Dank des hochentwickelten Verfahrens des Augenlaserns mit Femtosekunden-Lasern kann bei dem chirurgischen Eingriff komplett auf die Verwendung eines chirurgischen Instrumentes verzichtet werden. Diese Methode sammelt neue Technologien, Qualifikation des Arztes und eine sehr lange Fertigkeit in der Augenchirurgie. Beim Eingriff wird als erstes eine 0,1 mm breite kreisförmige Schicht der Hornhaut durch einen Chirurgischen Eingriff mit einem rasanten Femtosekunden-Laser abgetrennt. Im Nachhinein entsteht mit einem Laser eine Abtragung der weiter untengelegenen Schicht der Hornhaut. Bei einer herkömmlichen Operationsmethode wird die Schicht der Hornhaut mit einem speziellen chirurgischen Messer abgetrennt.
Der Femtosekundenlaser sendet massenweise ganz kurze Lichtimpulse in der Sekunde in die Hornhaut aus. Damit lässt sich die Hornhautschicht in einer vorausberechneten Art eindeutig entfernen. Die Verwendung der Femtosekunden-Technik erlaubt eine in erster Linie präzise Qualität. Die äußere Hornhautschicht bleibt dabei unbeschädigt. Der intraokulare Druck erhöht sich nur unbedeutend. Ähnlich ist der Druck, den man beim stärkeren Berühren oder Reiben der Augen wahrnimmt.
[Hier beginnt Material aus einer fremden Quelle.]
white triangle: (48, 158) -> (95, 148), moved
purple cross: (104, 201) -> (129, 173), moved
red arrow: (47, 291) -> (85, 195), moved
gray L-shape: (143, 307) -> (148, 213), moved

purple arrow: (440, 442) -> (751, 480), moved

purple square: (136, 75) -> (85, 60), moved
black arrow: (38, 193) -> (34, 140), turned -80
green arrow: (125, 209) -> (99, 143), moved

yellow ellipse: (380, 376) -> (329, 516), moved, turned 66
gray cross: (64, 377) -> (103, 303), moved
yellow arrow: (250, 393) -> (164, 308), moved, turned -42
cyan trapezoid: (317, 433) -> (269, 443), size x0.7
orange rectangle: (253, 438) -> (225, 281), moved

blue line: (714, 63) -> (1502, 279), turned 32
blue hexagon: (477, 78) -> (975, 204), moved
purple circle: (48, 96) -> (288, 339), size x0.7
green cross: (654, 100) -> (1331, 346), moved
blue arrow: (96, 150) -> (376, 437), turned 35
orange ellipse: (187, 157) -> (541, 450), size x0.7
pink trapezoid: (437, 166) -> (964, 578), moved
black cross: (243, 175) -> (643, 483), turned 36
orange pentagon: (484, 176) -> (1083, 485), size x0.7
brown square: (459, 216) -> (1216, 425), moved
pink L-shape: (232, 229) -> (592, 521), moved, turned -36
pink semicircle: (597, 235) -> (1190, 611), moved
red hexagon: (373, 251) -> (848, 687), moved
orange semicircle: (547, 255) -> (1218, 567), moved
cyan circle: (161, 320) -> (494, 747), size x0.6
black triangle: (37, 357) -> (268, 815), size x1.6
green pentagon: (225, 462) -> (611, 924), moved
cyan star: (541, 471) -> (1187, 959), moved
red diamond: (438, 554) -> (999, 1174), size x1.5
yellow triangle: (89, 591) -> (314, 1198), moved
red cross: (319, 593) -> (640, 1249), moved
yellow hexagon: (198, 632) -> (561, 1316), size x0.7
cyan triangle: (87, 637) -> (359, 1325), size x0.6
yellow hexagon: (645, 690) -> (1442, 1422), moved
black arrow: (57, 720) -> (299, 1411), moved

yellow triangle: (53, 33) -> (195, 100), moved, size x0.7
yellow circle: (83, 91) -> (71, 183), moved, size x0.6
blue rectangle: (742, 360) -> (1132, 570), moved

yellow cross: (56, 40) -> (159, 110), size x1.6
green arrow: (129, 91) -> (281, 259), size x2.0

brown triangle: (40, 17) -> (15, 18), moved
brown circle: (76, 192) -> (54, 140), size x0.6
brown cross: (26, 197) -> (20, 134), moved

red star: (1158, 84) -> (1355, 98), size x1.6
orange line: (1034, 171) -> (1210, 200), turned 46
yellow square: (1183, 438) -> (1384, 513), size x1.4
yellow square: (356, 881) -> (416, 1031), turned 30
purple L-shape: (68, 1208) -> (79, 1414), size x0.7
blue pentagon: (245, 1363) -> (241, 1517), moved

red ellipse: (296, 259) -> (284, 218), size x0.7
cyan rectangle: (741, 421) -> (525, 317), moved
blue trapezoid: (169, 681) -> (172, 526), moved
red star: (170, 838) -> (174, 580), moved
Sollten wider Erwarten negative Begleiterscheinungen erscheinen, so stoppt der Computer automatisch den Operationsverlaufund der Laser strahlt nicht mehr. Wenige Minuten später kann die Herangehensweise fortgesetzt werden. Bei früheren verbreiteten augenchirurgischen Eingriffen benötigt die Wiederaufnahme der Methode üblicherweise viel mehr Zeit.
Die Verwendung einer FemtoLasik-Methode ist schmerzunempfindlich und der gesamte Eingriff braucht nur einige Sekunden. Operations- und Messmethoden, die Computergestützt sind, und gute Erfahrung in der Augenchirurgie geben eine exakte Realisierung, einen erfolgreichen Genesungsprozess und langfristige Zuverlässigkeit der Sehleistung. Spezialisten werken kontinuirlich an einer Optimierung des Risikofaktors und der Präzision der FemtoLasik-Methode.